A new study published Wednesday in the American Chemical Society's (ACS) Environmental Science & Technology found that people suffering from inflammatory bowel disease (IBD) have more microplastics in their stools compared to people who do not suffer from it.
"We present evidence indicating that there is a correlation between fecal [microplastic] MP concentration and IBD severity," the study authors wrote.
Both microplastic exposure and IBD, which includes Crohn's disease and ulcerative colitis, are on the rise. Scientists have found microplastics in drinking water, table salt and seafood, and it is possible for humans to eat between 39.000 and 52.000 microplastic particles per year.

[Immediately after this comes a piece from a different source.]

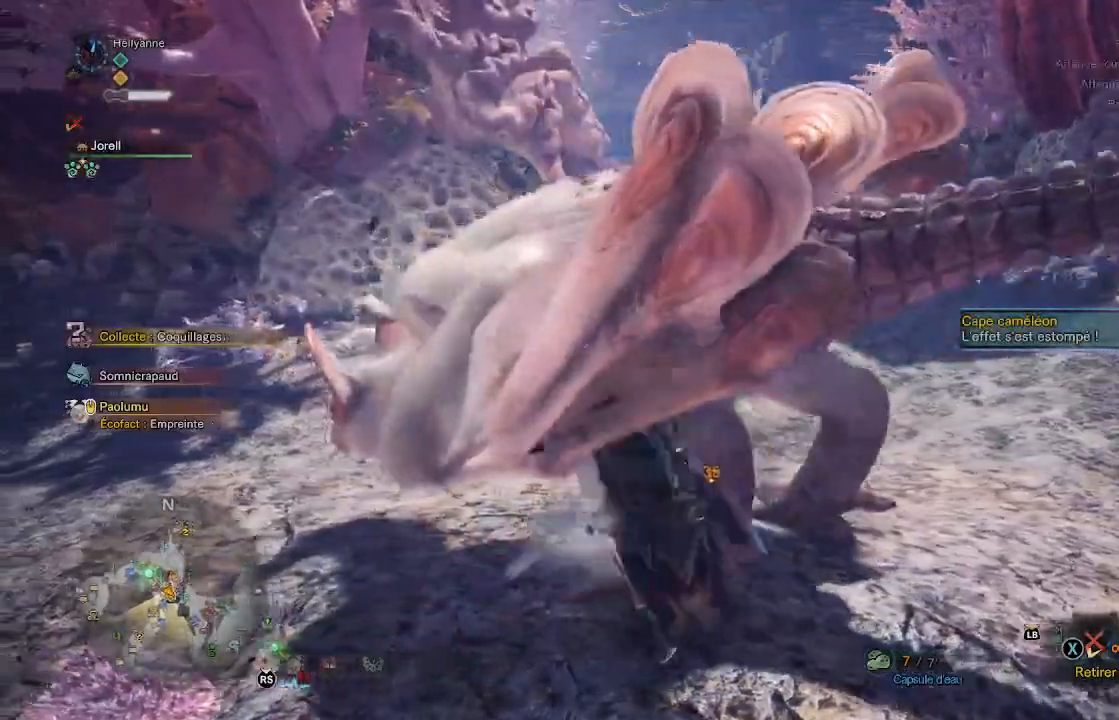
{"dt_ms": 500, "buttons": ["Y"], "left_stick": "up-right", "right_stick": "center", "events": [[67, "Y", "down"], [67, "left_stick", "up"], [183, "Y", "up"], [250, "Y", "down"], [317, "left_stick", "up-right"], [367, "Y", "up"], [433, "Y", "down"]]}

Now a new study gives us new evidence on the link between microplastics and gut inflammation, gut microbiome disorders and other problems in animals.
To find out, they took stool samples from 50 healthy people and 52 people with IBD who lived across China. They found that people with IBD had about 1,5 more microplastics per gram of stool than healthy people. Additionally, people with more severe IBD had more microplastics in their samples.
"The positive correlation between fecal MP and IBD status suggests that exposure to microplastics may be related to the disease process or that IBD exacerbates retention of microplastics," the study authors wrote.
The research also sought to understand how people might ingest microplastics thanks to a survey on their eating habits. People who reported drinking bottled water, eating take-out food, and being exposed to dust were more likely to have microplastics in their samples. The most common types of plastics that have emerged are polyethylene terephthalate (PET), used for food bottles and containers, and polyamide (PA), used for food packaging and textiles.
"This study provides evidence that we are actually ingesting microplastics," Danopoulos of Hull York Medical School in the UK, who was not involved in the research, told Guardian Evangelos. “This is an important study as it broadens the evidence base for human exposures. More data on possible confounding factors is needed to build a causal association with specific human health conditions ”.